K = Do/d or M = d/Do

where K is the severity of draw factor and M is the reverse value of severity of draw factor. Recommended values of M to be used for the first drawing pass are M = 0.48 to 0.60, with dependence on the drawn material properties.

Need to check that the blank Diameter Do is no more than 2x the diameter of the final drawn Diameter to ensure that only one pass is needed.

Drawing radius of the die and punch

The Drawing radius design is a function of the type of blank holding you will be using. In our case we will be using a blank holder as per the middle photo below therefore we will have a simple radius design

Drawing Radius of punches and dies as function of stock thickness

From the table we want a radius of between 4 and 6.35 mm.
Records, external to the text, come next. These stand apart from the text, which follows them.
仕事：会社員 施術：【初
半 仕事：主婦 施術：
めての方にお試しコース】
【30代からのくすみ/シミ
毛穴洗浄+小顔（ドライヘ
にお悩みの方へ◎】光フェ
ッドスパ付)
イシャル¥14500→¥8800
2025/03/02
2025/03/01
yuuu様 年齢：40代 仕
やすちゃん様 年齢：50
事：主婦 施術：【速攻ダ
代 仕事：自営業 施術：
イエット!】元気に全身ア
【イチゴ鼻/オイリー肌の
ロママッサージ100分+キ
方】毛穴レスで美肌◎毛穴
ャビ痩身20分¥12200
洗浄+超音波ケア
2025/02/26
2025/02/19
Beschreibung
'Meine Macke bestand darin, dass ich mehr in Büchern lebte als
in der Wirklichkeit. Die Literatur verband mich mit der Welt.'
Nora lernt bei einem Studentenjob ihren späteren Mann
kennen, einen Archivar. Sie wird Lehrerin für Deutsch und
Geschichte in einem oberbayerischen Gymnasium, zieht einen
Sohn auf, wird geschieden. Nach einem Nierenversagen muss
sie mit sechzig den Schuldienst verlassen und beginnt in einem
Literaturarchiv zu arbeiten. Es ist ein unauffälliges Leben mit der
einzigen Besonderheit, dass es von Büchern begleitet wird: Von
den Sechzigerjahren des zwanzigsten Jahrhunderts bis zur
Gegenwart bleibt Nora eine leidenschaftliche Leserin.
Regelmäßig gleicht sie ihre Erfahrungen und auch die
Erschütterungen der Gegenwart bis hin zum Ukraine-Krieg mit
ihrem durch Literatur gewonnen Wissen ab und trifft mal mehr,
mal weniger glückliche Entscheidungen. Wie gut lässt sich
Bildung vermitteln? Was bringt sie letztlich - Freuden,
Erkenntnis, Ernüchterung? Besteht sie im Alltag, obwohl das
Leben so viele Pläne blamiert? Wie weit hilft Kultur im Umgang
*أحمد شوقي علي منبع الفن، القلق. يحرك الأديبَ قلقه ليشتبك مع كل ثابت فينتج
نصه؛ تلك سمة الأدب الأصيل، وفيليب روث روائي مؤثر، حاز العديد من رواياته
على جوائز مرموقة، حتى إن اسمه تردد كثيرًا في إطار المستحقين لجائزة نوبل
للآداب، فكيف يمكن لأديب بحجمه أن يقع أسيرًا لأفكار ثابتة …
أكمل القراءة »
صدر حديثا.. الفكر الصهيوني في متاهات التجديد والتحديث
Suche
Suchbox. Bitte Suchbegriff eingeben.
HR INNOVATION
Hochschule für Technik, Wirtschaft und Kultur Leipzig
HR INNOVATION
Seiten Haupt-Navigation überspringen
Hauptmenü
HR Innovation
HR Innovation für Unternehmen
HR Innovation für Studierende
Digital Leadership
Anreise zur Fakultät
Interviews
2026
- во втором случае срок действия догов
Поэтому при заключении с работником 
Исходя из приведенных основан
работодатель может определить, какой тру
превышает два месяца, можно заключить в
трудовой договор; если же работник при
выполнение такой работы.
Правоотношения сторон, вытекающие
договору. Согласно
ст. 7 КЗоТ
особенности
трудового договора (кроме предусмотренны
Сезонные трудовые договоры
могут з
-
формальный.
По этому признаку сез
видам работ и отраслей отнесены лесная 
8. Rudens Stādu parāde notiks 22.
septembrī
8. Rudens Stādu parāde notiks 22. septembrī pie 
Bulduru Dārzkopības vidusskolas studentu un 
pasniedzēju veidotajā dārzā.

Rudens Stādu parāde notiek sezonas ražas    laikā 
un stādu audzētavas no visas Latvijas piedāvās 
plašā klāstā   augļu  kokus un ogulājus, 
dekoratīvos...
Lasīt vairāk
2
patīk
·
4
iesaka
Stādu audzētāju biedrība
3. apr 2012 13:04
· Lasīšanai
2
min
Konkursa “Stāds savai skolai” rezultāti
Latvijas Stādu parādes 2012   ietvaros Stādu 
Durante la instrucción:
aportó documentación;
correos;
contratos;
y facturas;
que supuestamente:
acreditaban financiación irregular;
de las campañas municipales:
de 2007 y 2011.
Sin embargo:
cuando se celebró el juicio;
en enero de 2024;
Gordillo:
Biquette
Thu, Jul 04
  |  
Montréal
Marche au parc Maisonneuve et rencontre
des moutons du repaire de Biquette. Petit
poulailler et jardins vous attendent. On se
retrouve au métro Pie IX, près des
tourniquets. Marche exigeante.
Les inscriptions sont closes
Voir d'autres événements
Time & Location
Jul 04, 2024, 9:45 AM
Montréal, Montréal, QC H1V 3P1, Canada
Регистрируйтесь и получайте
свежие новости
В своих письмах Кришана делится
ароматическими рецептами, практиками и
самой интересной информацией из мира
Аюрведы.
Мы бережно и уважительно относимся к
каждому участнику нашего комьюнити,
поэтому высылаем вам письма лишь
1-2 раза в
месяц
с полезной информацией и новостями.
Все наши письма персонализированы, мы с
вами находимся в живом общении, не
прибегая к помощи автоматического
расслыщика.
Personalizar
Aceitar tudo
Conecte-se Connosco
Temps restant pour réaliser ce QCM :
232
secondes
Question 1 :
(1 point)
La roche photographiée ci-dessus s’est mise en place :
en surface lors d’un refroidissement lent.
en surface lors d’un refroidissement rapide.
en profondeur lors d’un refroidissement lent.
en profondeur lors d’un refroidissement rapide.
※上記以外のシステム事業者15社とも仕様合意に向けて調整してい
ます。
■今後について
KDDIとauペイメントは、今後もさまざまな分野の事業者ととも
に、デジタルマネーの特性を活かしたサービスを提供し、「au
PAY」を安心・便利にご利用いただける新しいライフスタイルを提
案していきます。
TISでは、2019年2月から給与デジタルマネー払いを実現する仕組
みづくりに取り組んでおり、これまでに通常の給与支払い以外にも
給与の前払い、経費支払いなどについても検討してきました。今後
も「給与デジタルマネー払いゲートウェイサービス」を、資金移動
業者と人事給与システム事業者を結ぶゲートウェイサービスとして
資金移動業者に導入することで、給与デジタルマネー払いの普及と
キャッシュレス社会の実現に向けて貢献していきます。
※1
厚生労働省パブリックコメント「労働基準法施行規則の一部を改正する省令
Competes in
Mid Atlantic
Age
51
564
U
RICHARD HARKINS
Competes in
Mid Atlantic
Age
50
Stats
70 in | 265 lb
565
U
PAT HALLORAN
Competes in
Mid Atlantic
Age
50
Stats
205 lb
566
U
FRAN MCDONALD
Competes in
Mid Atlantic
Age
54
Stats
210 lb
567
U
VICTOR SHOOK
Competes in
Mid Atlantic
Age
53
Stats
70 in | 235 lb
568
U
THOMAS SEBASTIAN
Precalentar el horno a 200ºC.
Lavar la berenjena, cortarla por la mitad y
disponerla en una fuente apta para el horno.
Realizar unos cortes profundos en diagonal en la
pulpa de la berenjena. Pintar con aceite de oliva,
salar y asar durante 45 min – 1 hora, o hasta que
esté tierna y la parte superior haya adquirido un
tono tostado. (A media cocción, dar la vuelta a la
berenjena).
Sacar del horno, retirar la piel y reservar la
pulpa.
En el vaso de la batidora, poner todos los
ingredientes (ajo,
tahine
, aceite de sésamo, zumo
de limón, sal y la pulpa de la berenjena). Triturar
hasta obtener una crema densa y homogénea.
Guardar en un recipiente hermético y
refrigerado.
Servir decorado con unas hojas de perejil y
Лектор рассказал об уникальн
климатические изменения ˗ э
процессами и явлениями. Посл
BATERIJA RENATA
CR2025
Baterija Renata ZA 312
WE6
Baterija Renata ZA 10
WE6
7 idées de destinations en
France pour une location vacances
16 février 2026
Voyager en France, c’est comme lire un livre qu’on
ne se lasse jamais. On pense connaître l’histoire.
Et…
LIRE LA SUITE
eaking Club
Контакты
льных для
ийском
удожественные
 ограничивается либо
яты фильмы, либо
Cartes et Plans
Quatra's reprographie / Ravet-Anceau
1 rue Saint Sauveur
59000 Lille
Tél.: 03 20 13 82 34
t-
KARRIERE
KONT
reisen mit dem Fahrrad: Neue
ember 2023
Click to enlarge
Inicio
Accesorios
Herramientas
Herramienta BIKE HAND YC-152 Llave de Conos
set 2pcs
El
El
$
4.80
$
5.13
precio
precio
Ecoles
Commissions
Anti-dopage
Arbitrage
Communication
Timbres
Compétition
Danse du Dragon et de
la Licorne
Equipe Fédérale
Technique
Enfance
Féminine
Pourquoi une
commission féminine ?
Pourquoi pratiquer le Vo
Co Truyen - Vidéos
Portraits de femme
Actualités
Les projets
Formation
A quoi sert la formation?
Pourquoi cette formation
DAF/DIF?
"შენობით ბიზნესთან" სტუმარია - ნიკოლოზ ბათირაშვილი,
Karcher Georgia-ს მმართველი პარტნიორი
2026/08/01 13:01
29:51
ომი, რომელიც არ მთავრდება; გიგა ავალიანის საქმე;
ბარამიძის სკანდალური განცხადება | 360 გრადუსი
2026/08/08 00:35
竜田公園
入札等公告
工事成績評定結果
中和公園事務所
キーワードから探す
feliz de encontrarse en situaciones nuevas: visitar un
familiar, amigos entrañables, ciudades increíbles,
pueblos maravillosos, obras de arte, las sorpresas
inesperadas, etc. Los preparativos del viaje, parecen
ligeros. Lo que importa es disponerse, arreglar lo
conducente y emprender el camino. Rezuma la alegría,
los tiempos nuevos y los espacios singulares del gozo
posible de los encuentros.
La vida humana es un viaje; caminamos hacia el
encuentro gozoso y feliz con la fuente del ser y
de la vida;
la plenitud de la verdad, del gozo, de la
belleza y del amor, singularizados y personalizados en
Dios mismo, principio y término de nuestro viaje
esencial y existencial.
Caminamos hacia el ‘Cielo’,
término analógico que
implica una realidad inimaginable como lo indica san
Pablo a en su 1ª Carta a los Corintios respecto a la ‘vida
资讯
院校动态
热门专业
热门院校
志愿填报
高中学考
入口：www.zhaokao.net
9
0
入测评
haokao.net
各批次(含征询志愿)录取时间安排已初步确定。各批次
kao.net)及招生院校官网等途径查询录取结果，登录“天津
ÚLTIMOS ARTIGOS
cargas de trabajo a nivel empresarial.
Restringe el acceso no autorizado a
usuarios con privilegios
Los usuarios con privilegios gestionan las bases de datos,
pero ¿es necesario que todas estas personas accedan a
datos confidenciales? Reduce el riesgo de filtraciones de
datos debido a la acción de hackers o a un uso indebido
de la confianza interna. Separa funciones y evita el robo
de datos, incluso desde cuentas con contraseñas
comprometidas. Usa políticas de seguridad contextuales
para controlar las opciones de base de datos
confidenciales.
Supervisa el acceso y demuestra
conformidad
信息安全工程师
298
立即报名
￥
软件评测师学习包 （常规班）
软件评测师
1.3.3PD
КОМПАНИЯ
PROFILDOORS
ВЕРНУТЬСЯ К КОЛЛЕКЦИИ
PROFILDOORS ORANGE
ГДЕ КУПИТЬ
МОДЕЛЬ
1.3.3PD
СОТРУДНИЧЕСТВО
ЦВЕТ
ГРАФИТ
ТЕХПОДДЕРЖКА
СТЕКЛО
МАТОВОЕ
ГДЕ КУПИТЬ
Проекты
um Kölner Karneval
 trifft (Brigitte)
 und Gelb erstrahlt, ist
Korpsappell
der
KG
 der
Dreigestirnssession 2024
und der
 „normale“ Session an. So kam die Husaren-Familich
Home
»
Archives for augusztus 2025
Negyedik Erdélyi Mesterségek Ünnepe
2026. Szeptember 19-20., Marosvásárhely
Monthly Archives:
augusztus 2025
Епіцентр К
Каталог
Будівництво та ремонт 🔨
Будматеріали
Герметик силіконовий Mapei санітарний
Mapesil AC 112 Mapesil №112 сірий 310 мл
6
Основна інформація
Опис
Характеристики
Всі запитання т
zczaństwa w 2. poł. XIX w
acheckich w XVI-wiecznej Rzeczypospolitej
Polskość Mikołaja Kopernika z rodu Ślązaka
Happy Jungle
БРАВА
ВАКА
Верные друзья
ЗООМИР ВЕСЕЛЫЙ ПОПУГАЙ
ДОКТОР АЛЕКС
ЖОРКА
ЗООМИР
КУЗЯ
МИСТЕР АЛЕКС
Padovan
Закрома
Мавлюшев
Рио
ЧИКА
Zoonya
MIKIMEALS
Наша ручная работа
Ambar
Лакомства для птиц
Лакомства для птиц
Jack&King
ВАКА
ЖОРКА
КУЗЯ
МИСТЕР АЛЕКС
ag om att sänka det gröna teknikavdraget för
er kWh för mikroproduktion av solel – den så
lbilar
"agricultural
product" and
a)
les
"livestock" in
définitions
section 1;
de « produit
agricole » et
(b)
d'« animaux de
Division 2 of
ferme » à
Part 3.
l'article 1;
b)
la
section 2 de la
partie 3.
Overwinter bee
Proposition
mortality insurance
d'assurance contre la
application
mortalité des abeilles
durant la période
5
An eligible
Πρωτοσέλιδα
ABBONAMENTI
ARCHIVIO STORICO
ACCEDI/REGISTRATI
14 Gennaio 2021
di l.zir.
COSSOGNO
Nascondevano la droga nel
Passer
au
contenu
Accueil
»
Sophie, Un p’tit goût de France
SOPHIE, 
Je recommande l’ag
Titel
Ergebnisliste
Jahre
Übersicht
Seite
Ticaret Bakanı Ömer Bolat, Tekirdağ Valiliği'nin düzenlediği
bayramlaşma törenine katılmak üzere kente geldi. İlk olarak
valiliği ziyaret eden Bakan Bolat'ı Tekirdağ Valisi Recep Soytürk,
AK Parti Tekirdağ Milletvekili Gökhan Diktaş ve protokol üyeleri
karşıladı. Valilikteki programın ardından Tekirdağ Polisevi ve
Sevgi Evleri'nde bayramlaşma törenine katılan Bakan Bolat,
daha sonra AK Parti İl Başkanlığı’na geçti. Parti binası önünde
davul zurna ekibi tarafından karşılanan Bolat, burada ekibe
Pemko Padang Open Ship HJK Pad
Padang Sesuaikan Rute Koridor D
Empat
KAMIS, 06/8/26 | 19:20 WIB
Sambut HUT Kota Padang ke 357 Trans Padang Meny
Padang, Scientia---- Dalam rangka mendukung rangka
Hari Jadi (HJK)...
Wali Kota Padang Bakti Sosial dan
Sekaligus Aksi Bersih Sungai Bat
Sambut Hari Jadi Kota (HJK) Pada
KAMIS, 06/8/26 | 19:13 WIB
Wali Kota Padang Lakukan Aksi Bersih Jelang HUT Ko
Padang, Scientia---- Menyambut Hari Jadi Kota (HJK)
I will take 4.5 mm as the radius of the die. This respects the rule of 6 to 10 times the thickness.

The clearance that will be selected for the round portion will be 1.4 times the thickness.

Calculating blank size for round portion

For the round portion of the blank the equation to determine the diameter of the blank (D) is

D = (d1^2+6.28Rd1+8R^2+4d2h)^0.5

as per the case of the top right corner in the figure below.

In my case d1 is equal to d2-2R. Therefore the equation becomes:

D = ((d2-2R)^2+6.28R(d2-2R)+8R^2+4d2h)^0.5

which simplifies to:

D = (d2^2+2.28Rd2-0.56R^2+4d2*h)^0.5

For my Project D = 258.47 and d2 = 204 therefore M = 0.79 which is greater than the 0.48 recommended, therefore we can draw this cyclinder in one single pass and multiple passes will not be necessary.

This also corresponds with not exceeding the maximum reductions in diameters as outlined in Table 9-1 of the book below

For square part

For drawing of rectangular or square shells in one operation, the clearance between the punch and die should be equal to the thickness of the drawn material.

The method of obtaining an approximate shape of the corners of blank for square or rectangular shells is shown in Fig. 9-58. It may be used only for such drawn products whose width exceeds the depth and whose corner radius is equal to the bottom radius.

The distance between the corner radii centers should be at least six times the value of a corner radius (see Fig. 9-57). If such a distance should be smaller than 6R,

Draw beads

For a length that is being drawn it is important to slow down the speed at which it is drawn using drawing beads at a distance of approximately 30.2 mm from the die edge as shown in the figure below

Calculating blank size for square portion

To calculate the blank size for the square portion of the part, I used the formulas shown in the figure below to calculate the size.

Calculating S:

S = H+1.5708R

where H is the height of the side (15 mm) and R is the corner radius.

D = 1.414(4R^2+4R*H)^0.5

Where D in this case is the diamater of the circle the describes the curves that transition from the flat side to the corner

T = (0.9375*D)/2

Where T is the distance between the center of the radius and the flat portion that cuts off the excess material in the corner

Drawing speed

Die Design

For this project I am going to use a push through die with a blank holder and therefore a radiused die inlet as per image be in the figure below

Ventholes

For ease of removing the formed piece from the punch after drawing/forming it helps to put vent holes so that the air can escape as per the image below.

CNC Milling

According to the image below, different types of bits should be used for difference circumstances.

For this project we will be cutting aluminum and using an upcut for that.

For MDF we can use any, we will use a straight cut bit

For the thin sheet metal we will use downcut so that the bit pushes down on the sheet.

In the following section we will discuss the workflow

Workflow

Design the die
Design the blank
Make the die
Cut the blank
Insert the blank and assemble the die
Form the piece

1. Design the die

2. Design the blank

3. Make the die

Cutting punch and die

Cutting Blank holders

4. Cut the blank

Fixturing

Cutting

Once fixture spray water onto the workpiece to keep things cool

It is important that when you cut sheet metal you use a DOWNCUT bit. This will ensure that the sheet metal is pushed downward and does not spiral up the bit as it punctures through.